### Assignment
Emit only the lines from the line containing "is a photomicrograph" through the last line of the entries, unchanged.
Material to process START
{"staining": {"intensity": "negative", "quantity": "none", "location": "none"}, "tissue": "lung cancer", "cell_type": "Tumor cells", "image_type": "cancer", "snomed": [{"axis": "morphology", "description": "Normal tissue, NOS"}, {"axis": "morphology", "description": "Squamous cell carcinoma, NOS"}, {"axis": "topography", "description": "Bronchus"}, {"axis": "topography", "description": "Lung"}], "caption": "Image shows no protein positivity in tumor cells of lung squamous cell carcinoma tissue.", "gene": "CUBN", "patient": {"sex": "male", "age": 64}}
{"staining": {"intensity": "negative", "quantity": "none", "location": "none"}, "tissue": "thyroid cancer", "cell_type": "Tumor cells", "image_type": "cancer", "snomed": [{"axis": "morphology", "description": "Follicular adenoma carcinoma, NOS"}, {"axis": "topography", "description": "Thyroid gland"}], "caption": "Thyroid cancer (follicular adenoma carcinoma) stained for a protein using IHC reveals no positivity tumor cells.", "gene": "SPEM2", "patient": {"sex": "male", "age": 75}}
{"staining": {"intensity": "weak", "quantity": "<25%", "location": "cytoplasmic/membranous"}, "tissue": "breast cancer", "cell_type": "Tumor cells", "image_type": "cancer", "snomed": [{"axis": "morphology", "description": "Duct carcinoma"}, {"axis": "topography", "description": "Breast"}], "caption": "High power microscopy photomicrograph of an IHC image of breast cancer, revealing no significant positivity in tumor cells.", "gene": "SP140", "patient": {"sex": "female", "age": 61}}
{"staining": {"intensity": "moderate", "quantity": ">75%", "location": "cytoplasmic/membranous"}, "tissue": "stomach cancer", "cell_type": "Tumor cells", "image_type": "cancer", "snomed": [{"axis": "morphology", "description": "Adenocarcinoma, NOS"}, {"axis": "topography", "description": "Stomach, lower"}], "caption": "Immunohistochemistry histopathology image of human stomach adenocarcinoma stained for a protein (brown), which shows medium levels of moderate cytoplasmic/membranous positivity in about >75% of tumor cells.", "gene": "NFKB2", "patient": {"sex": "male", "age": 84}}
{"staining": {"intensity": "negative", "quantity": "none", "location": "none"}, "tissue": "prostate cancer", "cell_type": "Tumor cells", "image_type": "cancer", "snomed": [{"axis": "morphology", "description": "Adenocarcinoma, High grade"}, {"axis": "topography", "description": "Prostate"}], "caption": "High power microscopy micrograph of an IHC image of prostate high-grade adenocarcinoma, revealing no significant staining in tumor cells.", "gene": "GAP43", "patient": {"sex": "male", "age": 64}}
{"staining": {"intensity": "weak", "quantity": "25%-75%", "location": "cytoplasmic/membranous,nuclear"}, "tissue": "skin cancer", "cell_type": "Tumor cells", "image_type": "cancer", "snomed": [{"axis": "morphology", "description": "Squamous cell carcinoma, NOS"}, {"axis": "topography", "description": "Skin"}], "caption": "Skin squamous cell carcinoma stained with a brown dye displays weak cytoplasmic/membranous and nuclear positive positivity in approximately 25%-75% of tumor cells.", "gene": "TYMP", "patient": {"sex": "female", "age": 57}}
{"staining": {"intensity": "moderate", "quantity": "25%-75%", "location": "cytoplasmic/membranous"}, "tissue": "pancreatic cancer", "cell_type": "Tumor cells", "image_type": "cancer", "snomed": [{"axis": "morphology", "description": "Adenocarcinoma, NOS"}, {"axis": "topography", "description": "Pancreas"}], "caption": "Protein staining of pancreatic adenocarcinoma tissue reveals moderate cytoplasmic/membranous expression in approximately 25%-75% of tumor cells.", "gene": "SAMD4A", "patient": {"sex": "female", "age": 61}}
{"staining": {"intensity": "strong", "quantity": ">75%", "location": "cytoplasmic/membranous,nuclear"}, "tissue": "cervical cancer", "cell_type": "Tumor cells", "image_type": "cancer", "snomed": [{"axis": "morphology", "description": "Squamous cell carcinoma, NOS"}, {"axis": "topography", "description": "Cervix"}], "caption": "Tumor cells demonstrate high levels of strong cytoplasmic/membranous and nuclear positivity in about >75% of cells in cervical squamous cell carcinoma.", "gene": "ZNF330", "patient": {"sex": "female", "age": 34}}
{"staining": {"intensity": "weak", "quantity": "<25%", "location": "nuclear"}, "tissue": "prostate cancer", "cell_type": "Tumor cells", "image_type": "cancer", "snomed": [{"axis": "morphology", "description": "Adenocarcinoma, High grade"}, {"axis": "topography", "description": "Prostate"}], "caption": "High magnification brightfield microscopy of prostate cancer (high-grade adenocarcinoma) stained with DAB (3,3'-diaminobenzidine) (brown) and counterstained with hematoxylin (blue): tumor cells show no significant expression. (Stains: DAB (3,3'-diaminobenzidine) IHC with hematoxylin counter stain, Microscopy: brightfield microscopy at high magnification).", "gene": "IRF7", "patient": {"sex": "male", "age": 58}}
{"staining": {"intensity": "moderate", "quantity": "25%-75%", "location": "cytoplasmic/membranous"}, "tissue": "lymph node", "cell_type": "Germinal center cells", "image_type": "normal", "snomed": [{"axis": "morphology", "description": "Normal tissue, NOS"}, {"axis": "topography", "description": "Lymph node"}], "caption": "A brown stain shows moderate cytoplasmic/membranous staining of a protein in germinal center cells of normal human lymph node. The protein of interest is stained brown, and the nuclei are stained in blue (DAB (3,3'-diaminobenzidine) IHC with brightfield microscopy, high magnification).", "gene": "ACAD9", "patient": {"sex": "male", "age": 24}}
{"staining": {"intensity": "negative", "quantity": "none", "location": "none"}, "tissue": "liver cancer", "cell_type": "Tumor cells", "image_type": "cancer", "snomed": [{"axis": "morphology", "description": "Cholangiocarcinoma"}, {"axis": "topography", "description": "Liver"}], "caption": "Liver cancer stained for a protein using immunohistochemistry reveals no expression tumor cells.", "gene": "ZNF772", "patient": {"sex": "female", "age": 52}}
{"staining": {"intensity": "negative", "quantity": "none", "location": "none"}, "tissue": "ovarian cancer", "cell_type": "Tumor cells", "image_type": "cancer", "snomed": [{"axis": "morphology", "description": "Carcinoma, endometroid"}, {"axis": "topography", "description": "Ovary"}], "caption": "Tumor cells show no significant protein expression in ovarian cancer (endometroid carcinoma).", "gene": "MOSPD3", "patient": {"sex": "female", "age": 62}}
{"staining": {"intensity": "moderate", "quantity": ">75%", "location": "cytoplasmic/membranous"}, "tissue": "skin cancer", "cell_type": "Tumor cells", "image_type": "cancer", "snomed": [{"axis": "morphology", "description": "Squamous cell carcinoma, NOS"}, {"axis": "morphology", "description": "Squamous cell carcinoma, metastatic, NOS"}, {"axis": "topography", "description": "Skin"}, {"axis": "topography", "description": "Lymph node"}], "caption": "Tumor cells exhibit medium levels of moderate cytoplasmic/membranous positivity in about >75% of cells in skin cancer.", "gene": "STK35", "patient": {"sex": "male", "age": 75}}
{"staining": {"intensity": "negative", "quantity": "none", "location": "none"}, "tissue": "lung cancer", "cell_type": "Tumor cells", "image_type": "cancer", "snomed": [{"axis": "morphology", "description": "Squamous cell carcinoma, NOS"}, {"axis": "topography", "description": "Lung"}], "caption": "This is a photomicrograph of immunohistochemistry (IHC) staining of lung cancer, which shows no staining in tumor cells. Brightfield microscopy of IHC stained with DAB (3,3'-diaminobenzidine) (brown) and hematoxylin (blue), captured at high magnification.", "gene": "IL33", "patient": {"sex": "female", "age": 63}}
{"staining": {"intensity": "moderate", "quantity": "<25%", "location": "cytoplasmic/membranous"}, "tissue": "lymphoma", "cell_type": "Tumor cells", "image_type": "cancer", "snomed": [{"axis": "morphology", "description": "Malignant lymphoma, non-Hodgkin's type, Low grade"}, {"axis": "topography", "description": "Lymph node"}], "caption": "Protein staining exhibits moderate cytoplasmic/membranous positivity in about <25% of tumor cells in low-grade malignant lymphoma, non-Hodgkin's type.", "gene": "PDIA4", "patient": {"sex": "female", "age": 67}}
Material to process END
### Answer to the exercise
{"staining": {"intensity": "negative", "quantity": "none", "location": "none"}, "tissue": "lung cancer", "cell_type": "Tumor cells", "image_type": "cancer", "snomed": [{"axis": "morphology", "description": "Squamous cell carcinoma, NOS"}, {"axis": "topography", "description": "Lung"}], "caption": "This is a photomicrograph of immunohistochemistry (IHC) staining of lung cancer, which shows no staining in tumor cells. Brightfield microscopy of IHC stained with DAB (3,3'-diaminobenzidine) (brown) and hematoxylin (blue), captured at high magnification.", "gene": "IL33", "patient": {"sex": "female", "age": 63}}
{"staining": {"intensity": "moderate", "quantity": "<25%", "location": "cytoplasmic/membranous"}, "tissue": "lymphoma", "cell_type": "Tumor cells", "image_type": "cancer", "snomed": [{"axis": "morphology", "description": "Malignant lymphoma, non-Hodgkin's type, Low grade"}, {"axis": "topography", "description": "Lymph node"}], "caption": "Protein staining exhibits moderate cytoplasmic/membranous positivity in about <25% of tumor cells in low-grade malignant lymphoma, non-Hodgkin's type.", "gene": "PDIA4", "patient": {"sex": "female", "age": 67}}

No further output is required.